*** Dataset ***

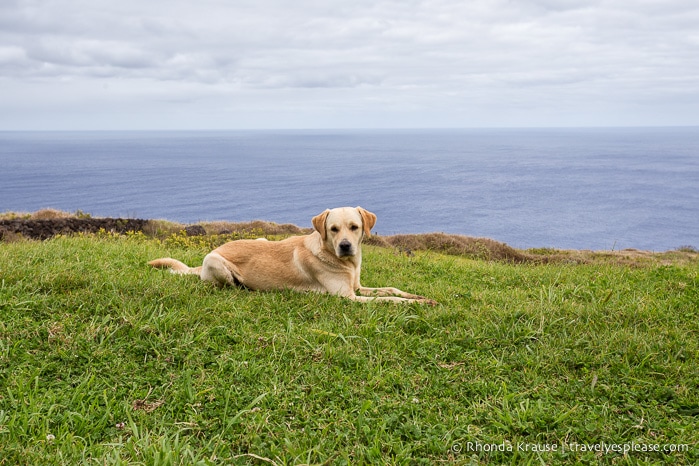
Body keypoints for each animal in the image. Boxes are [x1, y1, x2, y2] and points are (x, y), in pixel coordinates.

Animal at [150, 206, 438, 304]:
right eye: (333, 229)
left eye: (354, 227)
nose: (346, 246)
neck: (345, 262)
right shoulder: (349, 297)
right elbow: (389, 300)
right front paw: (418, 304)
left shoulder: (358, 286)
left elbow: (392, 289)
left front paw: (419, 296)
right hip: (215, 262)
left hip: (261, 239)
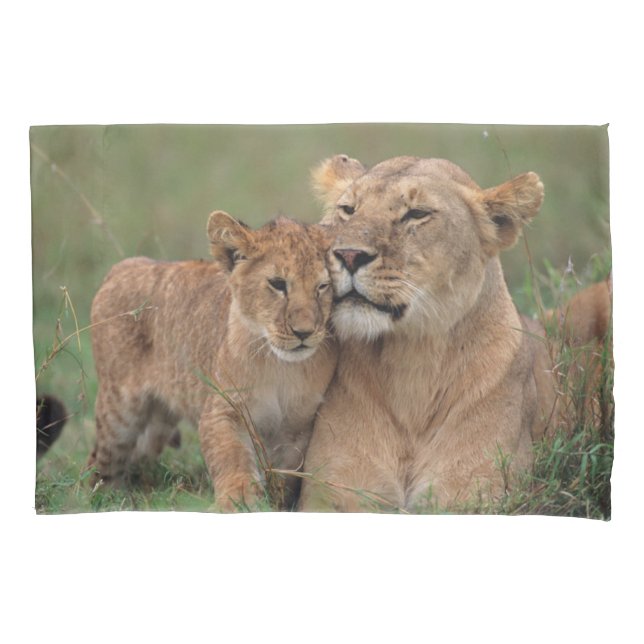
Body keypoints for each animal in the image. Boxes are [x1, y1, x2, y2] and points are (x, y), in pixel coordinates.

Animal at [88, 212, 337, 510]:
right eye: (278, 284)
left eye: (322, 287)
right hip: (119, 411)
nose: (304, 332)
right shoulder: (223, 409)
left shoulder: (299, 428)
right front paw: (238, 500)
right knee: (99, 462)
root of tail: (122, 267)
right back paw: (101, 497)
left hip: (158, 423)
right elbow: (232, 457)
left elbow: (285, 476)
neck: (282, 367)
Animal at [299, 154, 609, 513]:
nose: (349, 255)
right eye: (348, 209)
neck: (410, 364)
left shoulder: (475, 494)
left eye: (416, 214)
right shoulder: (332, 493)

***
*** Dataset ***

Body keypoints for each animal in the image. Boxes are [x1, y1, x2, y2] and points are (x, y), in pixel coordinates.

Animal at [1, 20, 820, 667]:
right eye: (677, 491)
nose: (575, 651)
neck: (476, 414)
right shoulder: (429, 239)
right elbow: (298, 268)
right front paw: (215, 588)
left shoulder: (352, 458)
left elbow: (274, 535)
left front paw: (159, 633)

***
*** Dataset ***

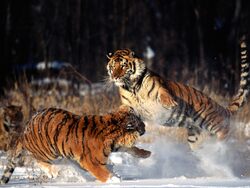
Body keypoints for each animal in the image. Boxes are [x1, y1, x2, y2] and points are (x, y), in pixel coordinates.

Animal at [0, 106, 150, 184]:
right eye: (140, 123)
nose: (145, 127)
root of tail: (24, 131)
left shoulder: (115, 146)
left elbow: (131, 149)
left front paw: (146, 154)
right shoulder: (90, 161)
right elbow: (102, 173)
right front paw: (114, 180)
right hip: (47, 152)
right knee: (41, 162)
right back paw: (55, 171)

***

* Problem details
The exact lines of the material above starting at the one that contains "nose: (349, 255)" and ending at the one that contains "right shoulder: (332, 493)" are what to retype; leave out everything else.

* Answer section
nose: (349, 255)
right eye: (348, 209)
neck: (410, 364)
left shoulder: (475, 494)
left eye: (416, 214)
right shoulder: (332, 493)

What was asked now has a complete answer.